Again, if, after acquainting yourself with Quad9’s practices and the
relevant RFCs, you see any way in which Quad9 could provide better
privacy or security protections to users, they would VERY MUCH LIKE
YOUR CONSTRUCTIVE INPUT, as that’s the entire point. It’s an open and
transparent community project, to serve the community.
- Please put on the quad9 website a _versioned_ "policy" and "privacy"
page, thus that one can also see the previous editions. That would be
good transparency.
- align https://quad9.net/about/ with them, as "policy" does not mention
"no other secondary revenue streams for personally-identifiable data"
which is a 'good' sentence, but needs repeating there too.
- Create a minimal version of those; 99% of the people do not bother
reading them at all, let alone when too long.
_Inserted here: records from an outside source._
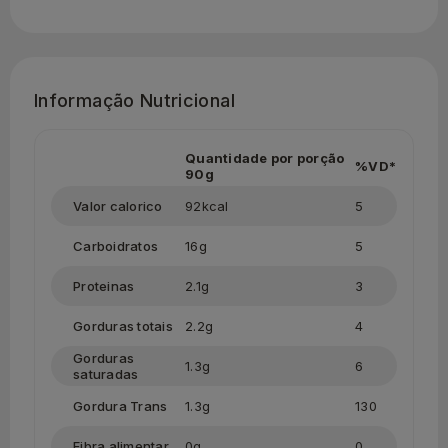
Informação Nutricional
Quantidade por porção
%VD*
90g
Valor calorico
92kcal
5
Carboidratos
16g
5
Proteinas
2.1g
3
Gorduras totais
2.2g
4
Gorduras
1.3g
6
saturadas
Gordura Trans
1.3g
130
Fibra alimentar
0g
0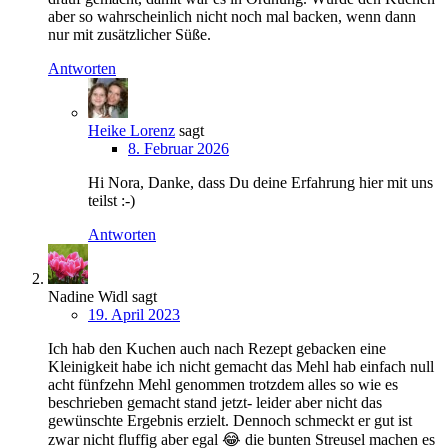
aber so wahrscheinlich nicht noch mal backen, wenn dann
nur mit zusätzlicher Süße.
Antworten
Heike Lorenz
sagt
8. Februar 2026
Hi Nora, Danke, dass Du deine Erfahrung hier mit uns
teilst :-)
Antworten
Nadine Widl
sagt
19. April 2023
Ich hab den Kuchen auch nach Rezept gebacken eine
Kleinigkeit habe ich nicht gemacht das Mehl hab einfach null
acht fünfzehn Mehl genommen trotzdem alles so wie es
beschrieben gemacht stand jetzt- leider aber nicht das
gewünschte Ergebnis erzielt. Dennoch schmeckt er gut ist
zwar nicht fluffig aber egal 😂 die bunten Streusel machen es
- Provide a /technical/ details page:
- what software is used (e.g "we run bind4 custom patched by vix
himself") and when possible point to Open Source to recognize their
efforts (one does run multiple different resolver types to avoid any
bugs I hope ;)
- what actual RFCs/techniques are (not) used
- why for instance RFC7871 is chosen not be to be supported
- that DNSSEC is supported and that validation is active
- list of providers of 'malicious domains' and who randomly
samples/verifies that list (otherwise: who censors it)
"Quad9 checks the site against a list of domains combined from 19
different threat intelligence partners."
does one hit in a list block the domain, or do N lists (RPZ?) need to
blacklist it?
(RPZ does not have spamassassin-like scoring, asked for that option
once though, but it is hard to do ;)
Technical details (even though not verifiable as one does not have
access to the infra) would be a great thing.
Some other not-so-constructive comments (I snipped around those sections
of the mail):
- Remove refs to "not-for-profit" as that just means that all the money
goes into the business instead of paying taxes...
- "The three primary founding collaborators for the project have goals
that are similar.", I can only assume that Big Blue is not a founding
collaborator then... but the logos tell differently.
in order to minimize the leakage of
data from end-user to authoritative server. Moreover, that’s only an
issue with zones for which PCH is not authoritative. For all those
for which PCH is authoritative, no queries pass “through” to anywhere
else.
(I can only assume that you mean "9.9.9.9 recursor sits on the same
net/vlan/switch as the PCH auth, thus it never leaks ;)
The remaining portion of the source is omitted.